Nursing is not just about giving my baby milk. It's about mothering for me. And my baby won't let me mother her. I feel so sad that I can't comfort her by nursing. She puts herself to sleep with her thumb.
She started striking at 10 weeks, so we were just getting to the good part where she was really gazing into my eyes and mabe even smiling as she nursed.
I have to turn down offers for dinner out or visits to other ppl's homes because of this. Because she won't nurse in public and won't nurse when she's awake.
I could drag a bottle and my pump if it were to my SIL's house or a friend's house, but it's easier to just stay at home and put her to bed and then sneak in 15 minutes later and nurse her.
It does feel like my baby hates me in a way.
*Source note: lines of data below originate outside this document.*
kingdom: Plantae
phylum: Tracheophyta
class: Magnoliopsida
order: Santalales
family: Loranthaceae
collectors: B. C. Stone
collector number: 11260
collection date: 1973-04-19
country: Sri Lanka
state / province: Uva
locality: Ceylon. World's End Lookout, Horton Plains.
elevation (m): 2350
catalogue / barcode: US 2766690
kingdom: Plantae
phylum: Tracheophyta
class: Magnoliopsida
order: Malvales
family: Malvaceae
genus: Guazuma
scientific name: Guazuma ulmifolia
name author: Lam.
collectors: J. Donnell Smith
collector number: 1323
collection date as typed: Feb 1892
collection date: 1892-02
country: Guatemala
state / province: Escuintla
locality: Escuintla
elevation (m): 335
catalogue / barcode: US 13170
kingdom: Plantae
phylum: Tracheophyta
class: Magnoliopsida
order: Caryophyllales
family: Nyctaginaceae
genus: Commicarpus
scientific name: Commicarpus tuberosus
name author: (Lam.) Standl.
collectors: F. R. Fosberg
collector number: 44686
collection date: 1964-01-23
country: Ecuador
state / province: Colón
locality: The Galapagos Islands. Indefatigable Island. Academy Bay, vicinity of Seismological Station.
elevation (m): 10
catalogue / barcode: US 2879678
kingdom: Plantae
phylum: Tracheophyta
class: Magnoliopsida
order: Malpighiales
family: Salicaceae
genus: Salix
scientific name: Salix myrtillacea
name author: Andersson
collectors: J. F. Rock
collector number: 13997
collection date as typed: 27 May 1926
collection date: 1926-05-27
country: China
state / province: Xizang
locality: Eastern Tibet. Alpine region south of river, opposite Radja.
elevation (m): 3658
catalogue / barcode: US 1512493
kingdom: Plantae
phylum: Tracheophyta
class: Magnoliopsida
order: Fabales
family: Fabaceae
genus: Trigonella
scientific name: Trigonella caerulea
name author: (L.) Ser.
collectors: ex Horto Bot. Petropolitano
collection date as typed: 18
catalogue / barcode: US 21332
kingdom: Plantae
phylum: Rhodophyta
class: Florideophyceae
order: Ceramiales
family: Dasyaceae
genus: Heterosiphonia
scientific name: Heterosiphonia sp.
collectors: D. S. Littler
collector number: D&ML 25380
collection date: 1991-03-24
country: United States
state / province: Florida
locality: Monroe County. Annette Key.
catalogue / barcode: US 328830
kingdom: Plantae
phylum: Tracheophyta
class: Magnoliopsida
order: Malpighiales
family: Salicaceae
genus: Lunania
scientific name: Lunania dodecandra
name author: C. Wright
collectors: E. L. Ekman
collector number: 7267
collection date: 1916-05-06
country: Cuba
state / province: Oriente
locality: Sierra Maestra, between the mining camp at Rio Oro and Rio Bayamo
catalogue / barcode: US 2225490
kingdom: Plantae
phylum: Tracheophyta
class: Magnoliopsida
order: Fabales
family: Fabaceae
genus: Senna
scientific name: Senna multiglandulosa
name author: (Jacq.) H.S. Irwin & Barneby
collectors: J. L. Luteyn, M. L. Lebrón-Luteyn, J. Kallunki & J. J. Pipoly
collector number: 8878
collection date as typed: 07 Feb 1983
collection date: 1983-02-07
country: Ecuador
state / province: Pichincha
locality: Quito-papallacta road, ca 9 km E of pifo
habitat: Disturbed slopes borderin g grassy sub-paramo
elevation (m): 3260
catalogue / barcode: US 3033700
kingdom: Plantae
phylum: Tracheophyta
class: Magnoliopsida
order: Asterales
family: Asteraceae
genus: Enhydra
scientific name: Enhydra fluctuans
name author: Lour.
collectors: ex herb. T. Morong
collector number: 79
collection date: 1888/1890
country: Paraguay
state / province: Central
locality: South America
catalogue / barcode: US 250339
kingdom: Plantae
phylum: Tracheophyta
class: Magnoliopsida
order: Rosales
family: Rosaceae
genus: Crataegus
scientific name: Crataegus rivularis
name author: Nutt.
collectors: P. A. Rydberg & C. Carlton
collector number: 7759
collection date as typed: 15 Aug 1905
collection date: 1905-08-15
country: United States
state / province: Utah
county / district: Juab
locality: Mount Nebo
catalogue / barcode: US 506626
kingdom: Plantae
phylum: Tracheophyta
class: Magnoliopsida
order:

And nursing my 1st baby was such a pleasure even with our problems, I feel lost not being able to nurse DD2 when she's awake and count her fingers outloud to her and looking into her eyes.
Of course I'm not quitting, but today, I'm just really sad that she hates nursing. And I feel like she doesn't need me. She will only accept me when she's unconscious. I spent so much time nursing my 1st baby and meeting her every need with my breasts that I don't know how to mother this baby. I don't know how to calm her or soothe her.
I'm just praying so hard this turns around. That one day she will wake up and forget about the pain.
I wonder how long until a baby just completely forgets?? If I never offered when she was alert, would she eventually forget she hates it? She won't even stay in the sling for long. She fusses unless she's facing out.